Roger Kimball made sense. Then he voted for Donald Trump. Like Glenn Loury. And I’m thinking, can’t these smart men see the gangster personality oozing from Trump’s pores? Five minutes of watching Trump speak was enough for me. It’s an enormous mistake to underestimate personality and character.
And then here we are with a bill mislabeled “Don’t say gay”—it says nothing of the kind. Watch enough YouTube videos of mothers saying they don’t like graphic textbooks of descriptions of fisting and you may sympathize. African-American history hasn’t been banned. Exactly what’s been banned is public information, recently exposed by Christopher Rufo—the documents are on the net.
Watching current versions of sex and gender instruction in schools, I wonder if children are left any privacy at all. The barrage of information about sexual techniques seems to me to force children to think about sex in particular ideological ways rather than make their own discoveries. Not to mention the policy of not informing parents about a child’s wish to adopt a new gender.

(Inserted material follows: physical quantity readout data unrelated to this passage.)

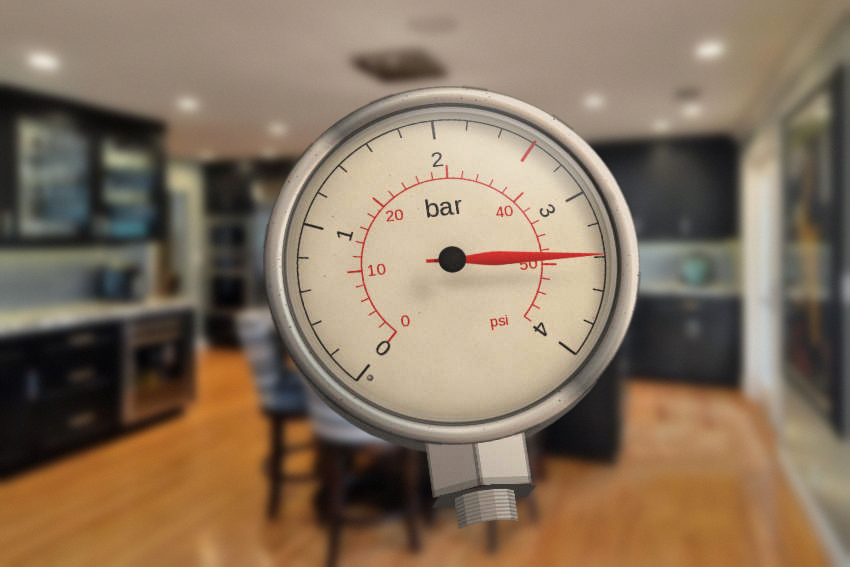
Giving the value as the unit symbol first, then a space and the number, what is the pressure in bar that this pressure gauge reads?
bar 3.4
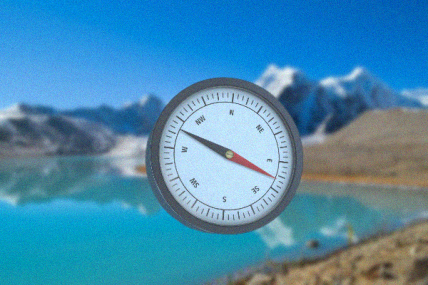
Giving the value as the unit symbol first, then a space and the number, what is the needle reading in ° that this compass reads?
° 110
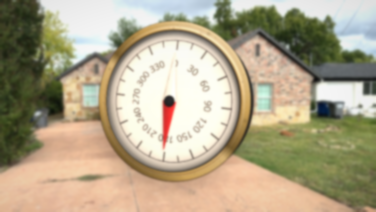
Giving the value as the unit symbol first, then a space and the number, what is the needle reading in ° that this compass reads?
° 180
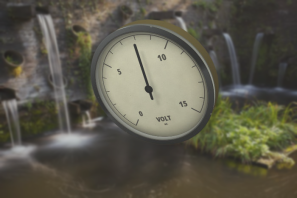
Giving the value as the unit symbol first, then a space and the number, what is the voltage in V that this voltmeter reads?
V 8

Book-banning is always bad. There are plenty of bad
books out there, but the best way to make them desirable is to ban them. One
might say the same for DeSantis’s bill. Except: I’ve seen too many children’s
books about what “white people” think or say or do, casting all whites as
oppressors and all blacks as oppressed. I wouldn’t want a teacher reading my
kid those books. I’ve had plenty of time to observe what schoolchildren under
Hitler learned about “the Jew” to see the potential for damage—some of my
friends’ mothers remember what they learned in elementary school; now they
shrug with disbelief and say, “that’s what the teacher said."
The money going into DEI bureaucracies is a problem. The books being read young children (not to mention the drag queens waltzed in to provide diversity training) are a problem. Is banning these things a problem? If my children were young, I’d be afraid of making undesirable notions more desirable. And I’d home-school.